▶ [ESTRATTO]:
Il campione numero 6 ci colpisce subito per la meravigliosa lucentezza, poi impenetrabilità, materia molto ricca. Naso particolarmente intenso con sensazioni legate a piccoli frutti rossi ma anche a qualcosa di più vegetale e ad una nota balsamica. Si riscontra una maggiore morbidezza e una nota alcolica più elevata rispetto agli assaggi precedenti. Tutto questo sarà dovuto al fatto che il vino proviene da una regione del Sud o da una presenza più marcata del merlot nell’uvaggio?

La risposta non tarda ad arrivare, via l’alluminio e scopriamo di avere nei calici uno dei miti dell’enologia italiana nel mondo, il Montevetrano di Silvia Imparato. Cabernet sauvignon 60%, merlot 30% e aglianico 10% che fermentano in inox e maturano in barrique nuove per 12-14 mesi. La gradazione alcolica che sentivamo marcata, scopriamo essere a 14.

Siamo nel 1994 a San Cipriano Picentino in provincia di Salerno, un gruppo di amici accomunati dalla passione per il vino di qualità decide di concretizzare il sogno comune in un momento storico in cui i vini culto di riferimento erano i bordolesi. Un grande successo, che oggi si traduce in un’elevata richiesta di bottiglie a livello internazionale a fronte di una limitata disponibilità in quanto l’azienda ne produce circa 25.000 all’anno.

Una bella fortuna per i soci di Viva il Vino averlo potuto assaggiare al Museo del Gusto di Frossasco!

▶ [DATI ARCHIVIATI]:
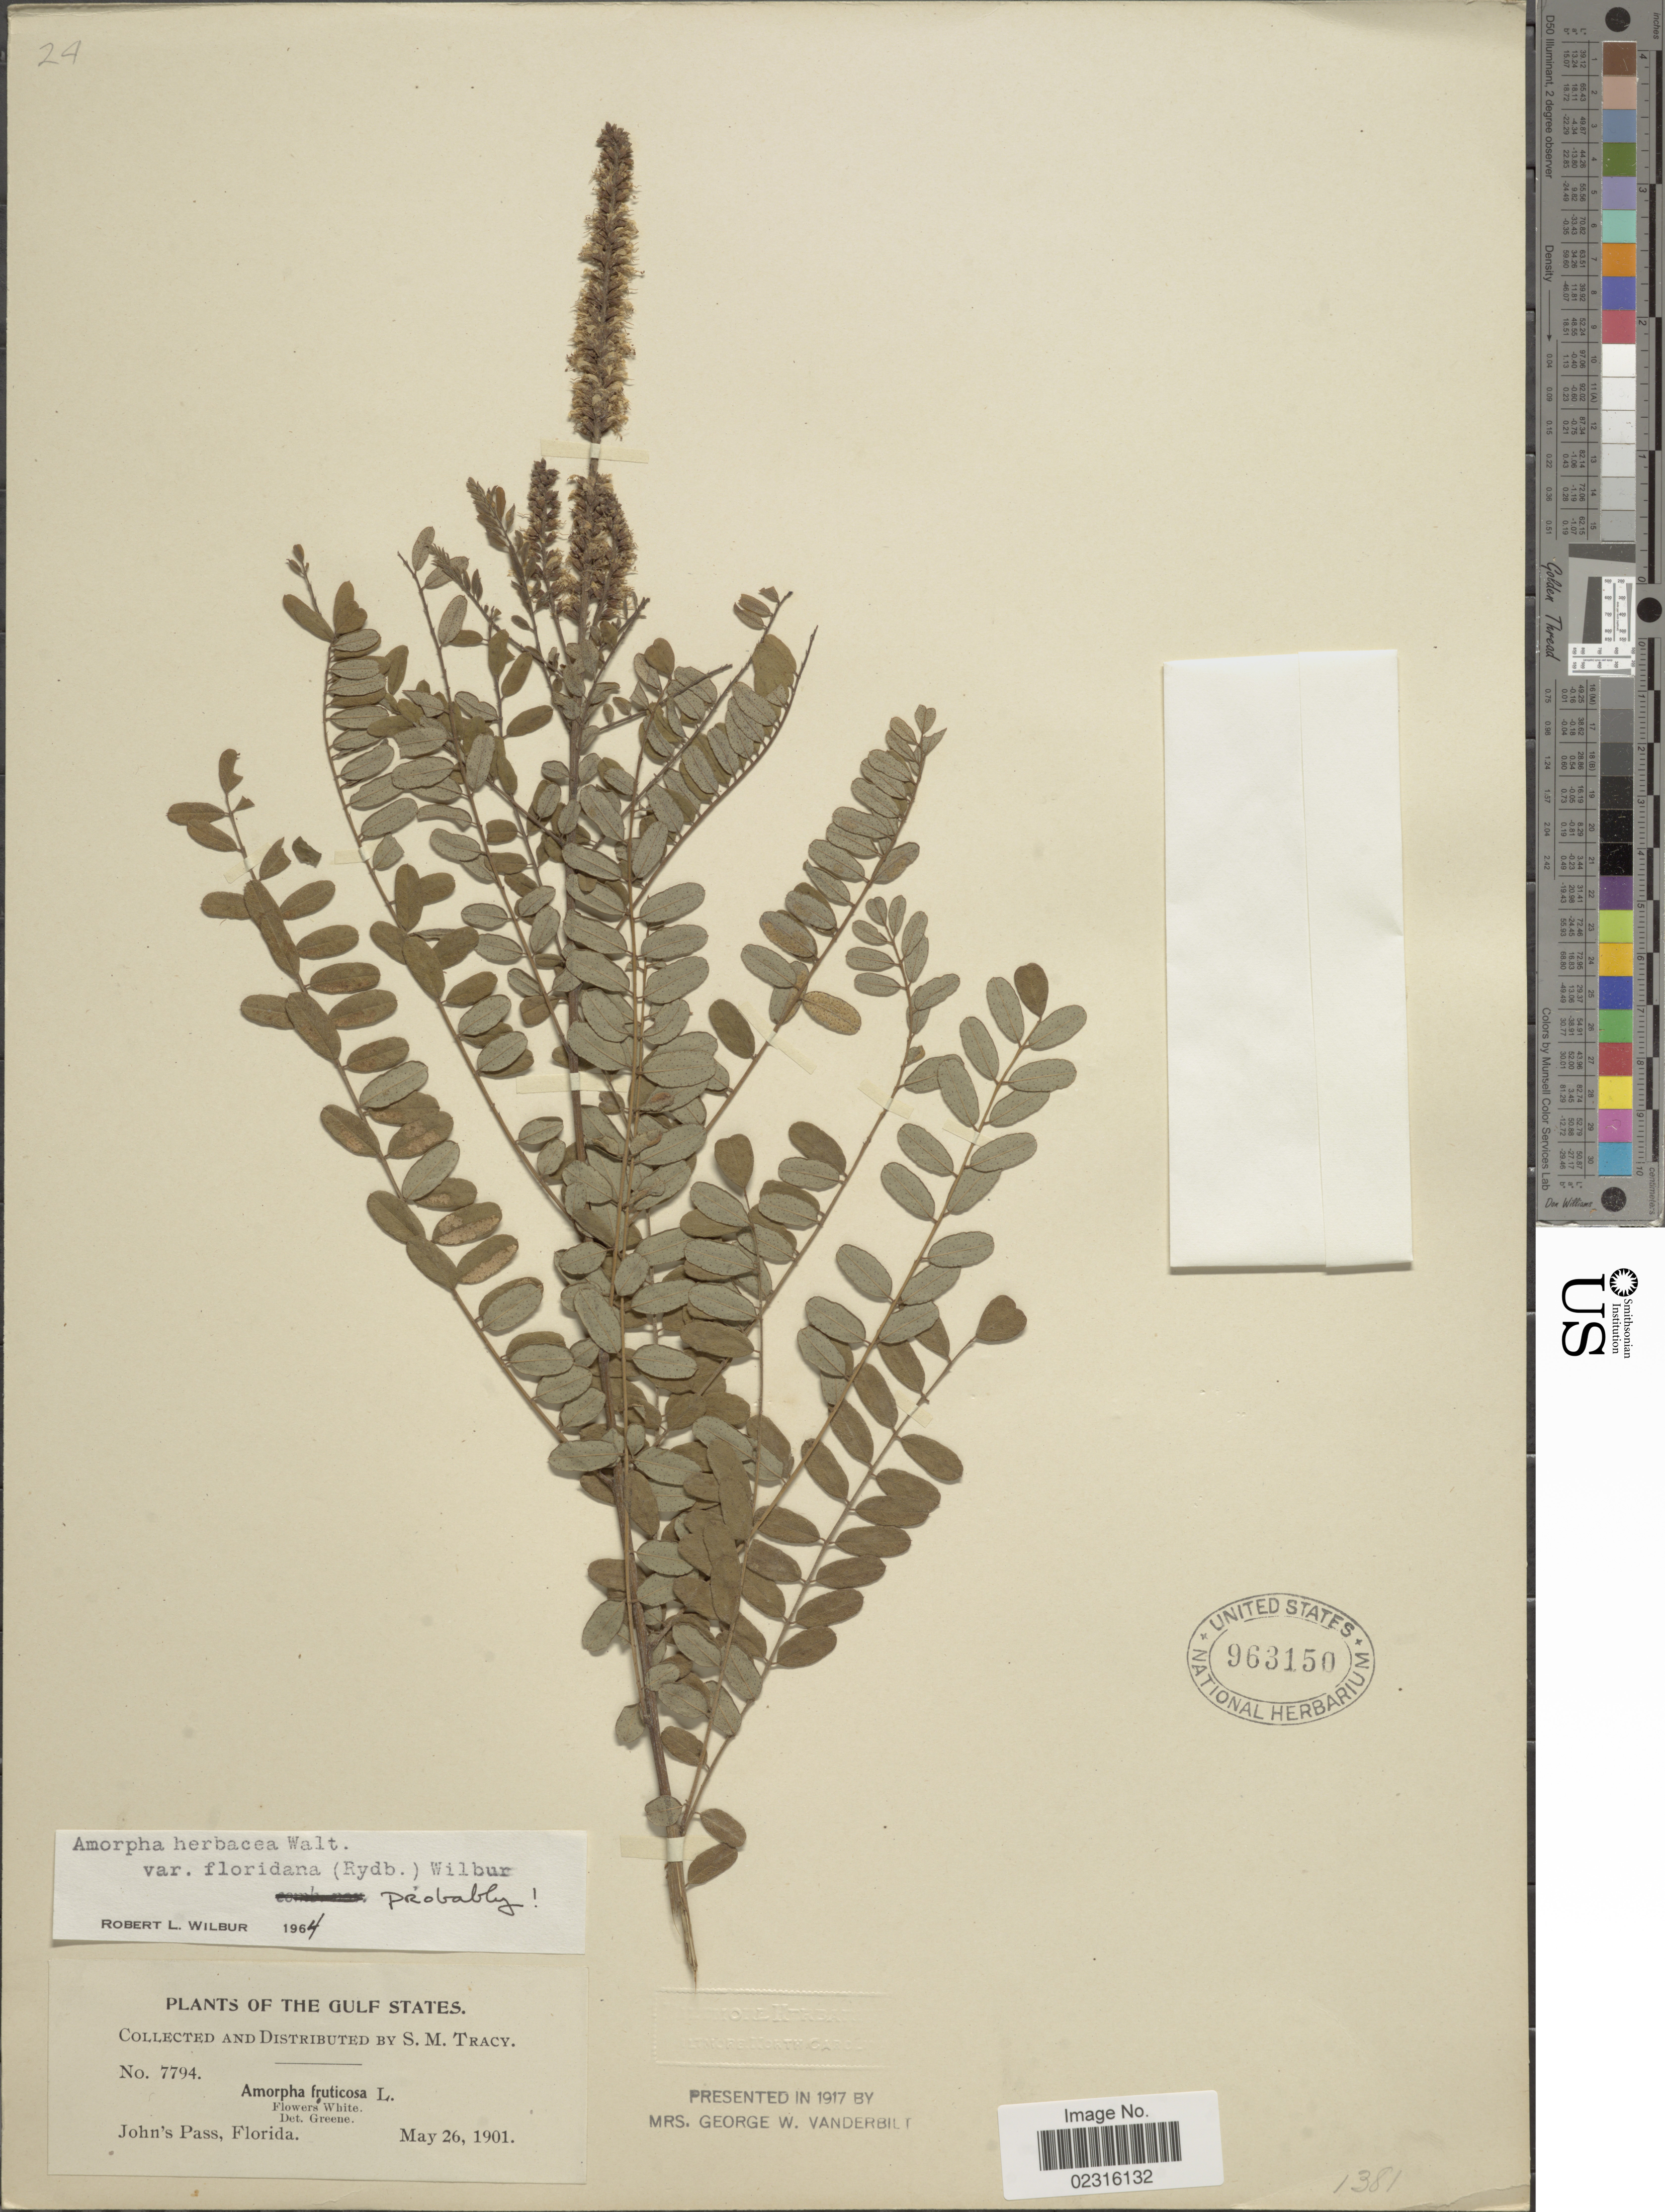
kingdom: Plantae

...

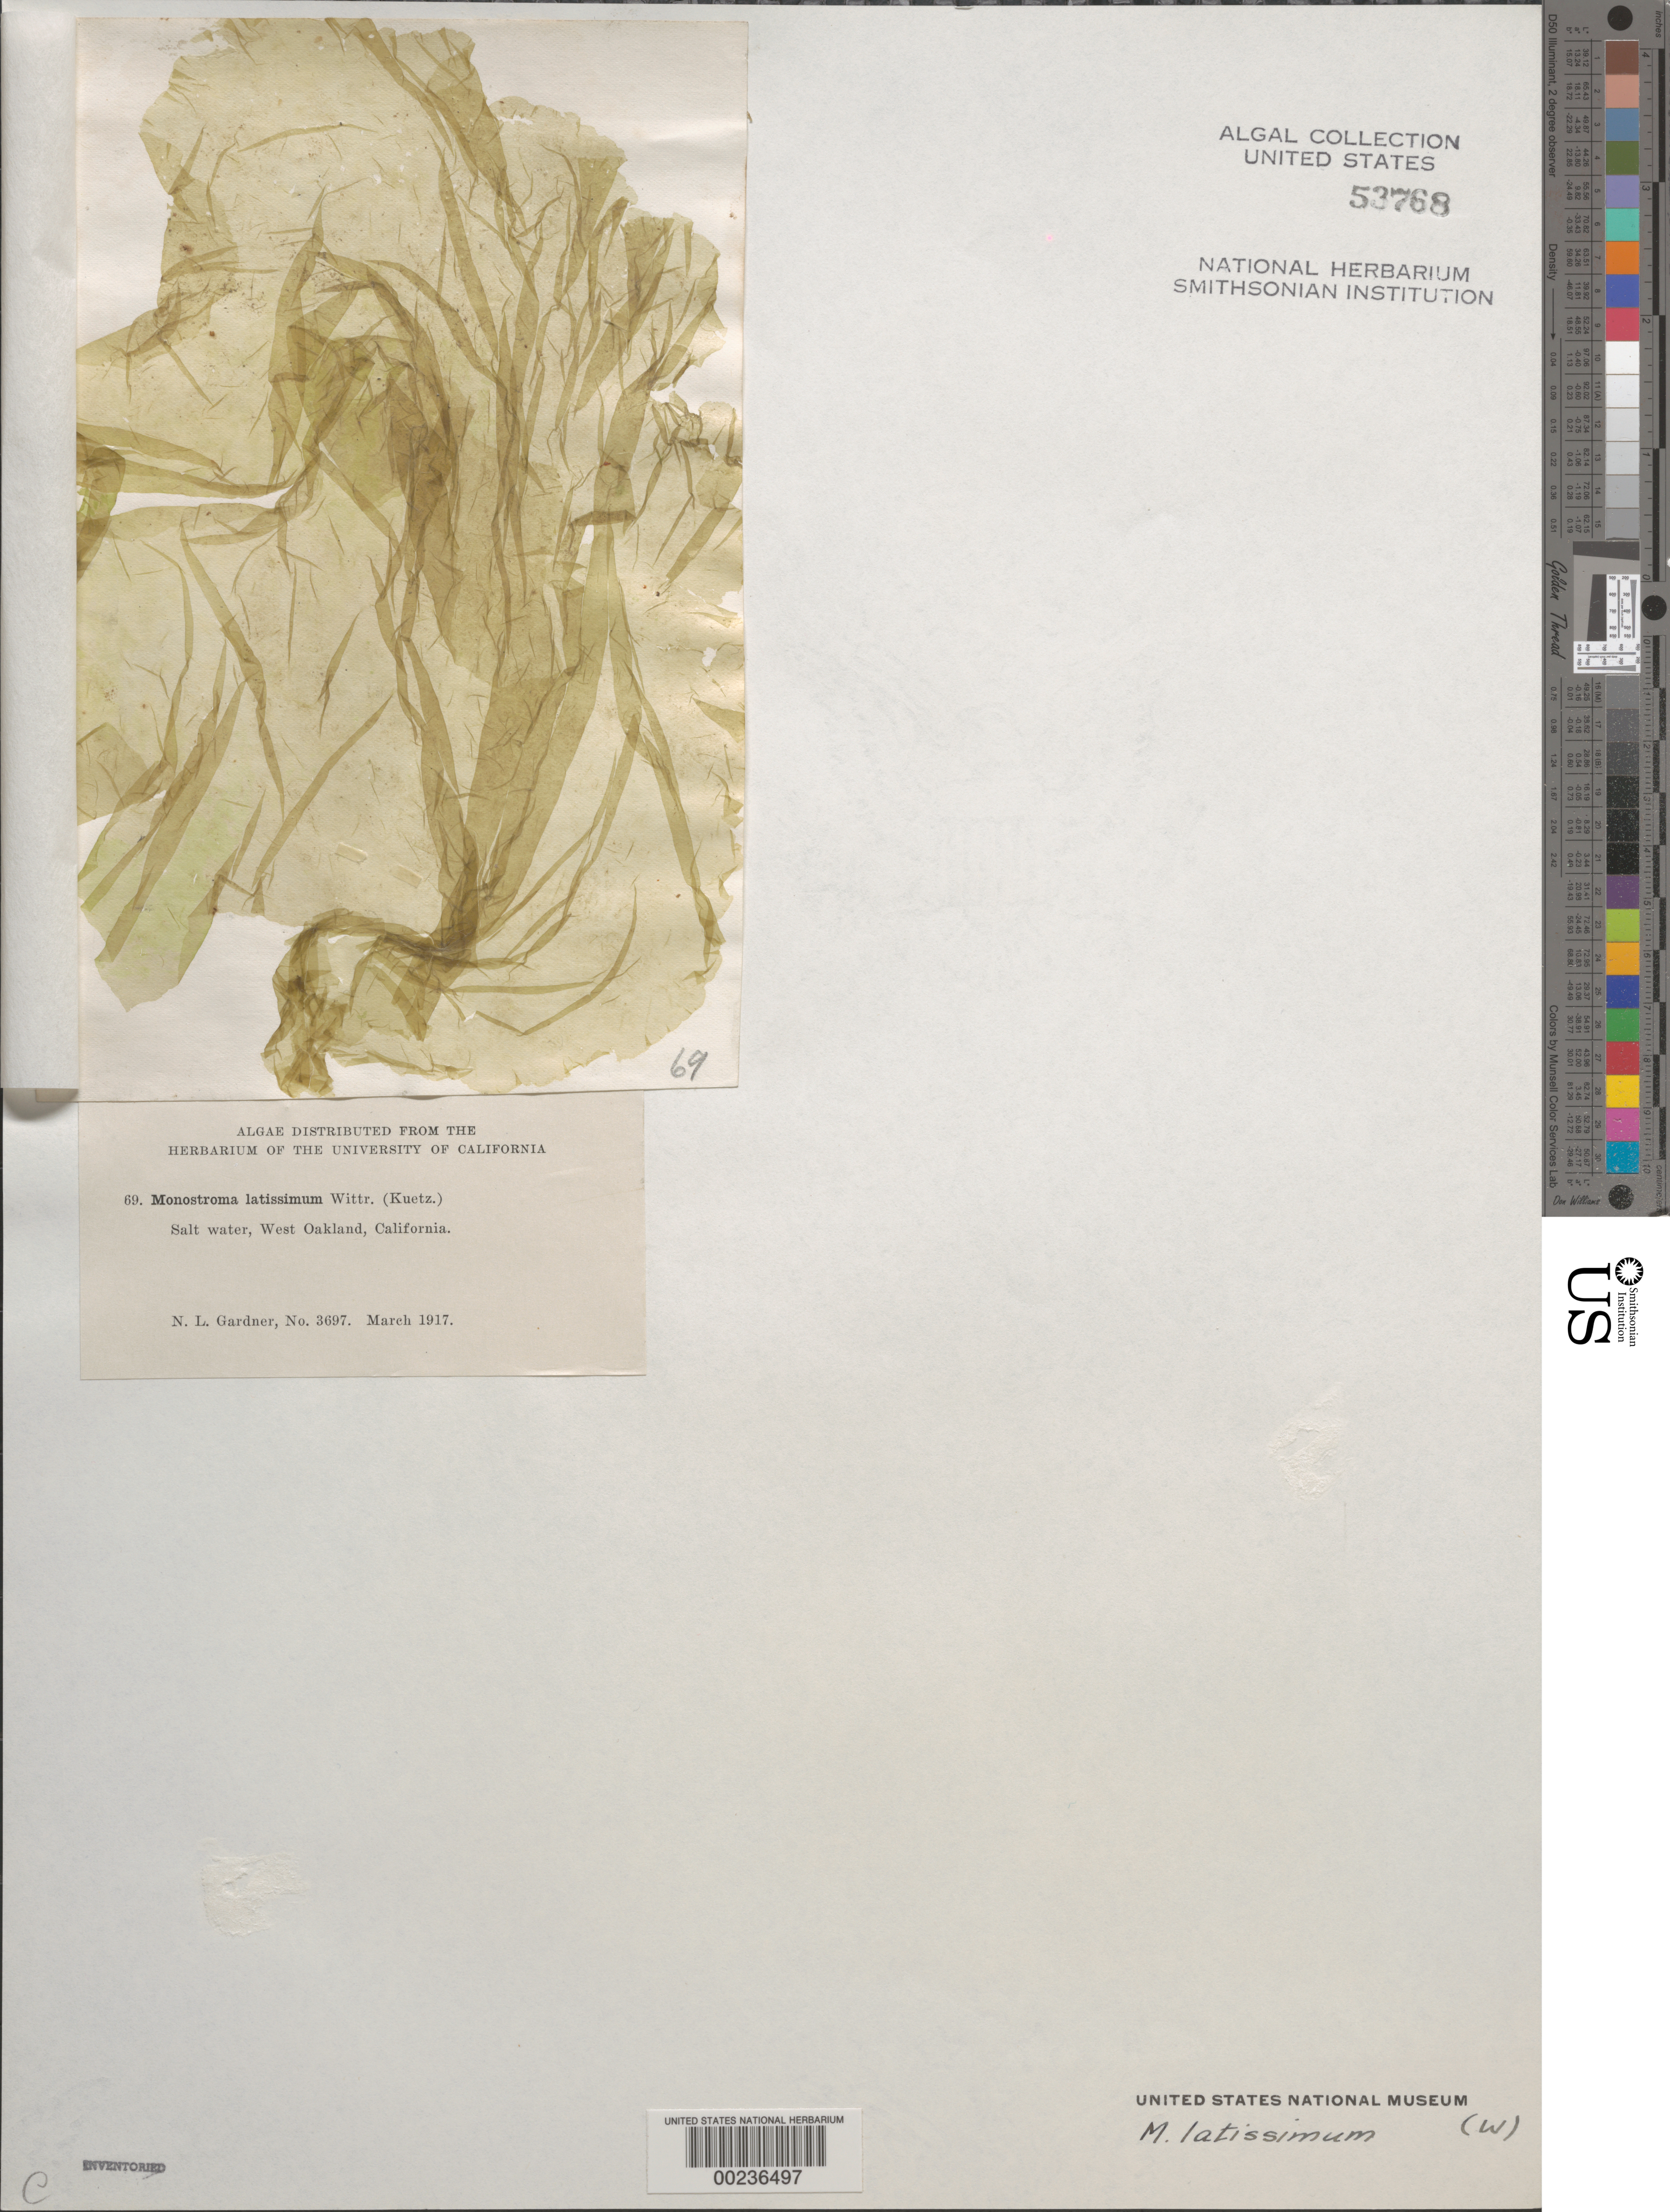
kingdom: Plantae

▶ [IL TUO COMPITO]: Riassumi l'estratto sulla degustazione del Montevetrano in tre frasi.

▶ [SOLUZIONE SCRITTA]: Il campione numero 6 si presenta molto lucente e impenetrabile, con un naso intenso di piccoli frutti rossi, note vegetali e balsamiche, e risulta più morbido e alcolico degli assaggi precedenti. Tolto l'alluminio, si rivela il Montevetrano di Silvia Imparato: cabernet sauvignon 60%, merlot 30% e aglianico 10%, fermentati in inox e maturati in barrique nuove per 12-14 mesi, con gradazione alcolica di 14. Nato nel 1994 a San Cipriano Picentino, in provincia di Salerno, da un gruppo di amici appassionati, oggi è molto richiesto a livello internazionale ma disponibile in circa 25.000 bottiglie all'anno, e i soci di Viva il Vino lo hanno assaggiato al Museo del Gusto di Frossasco.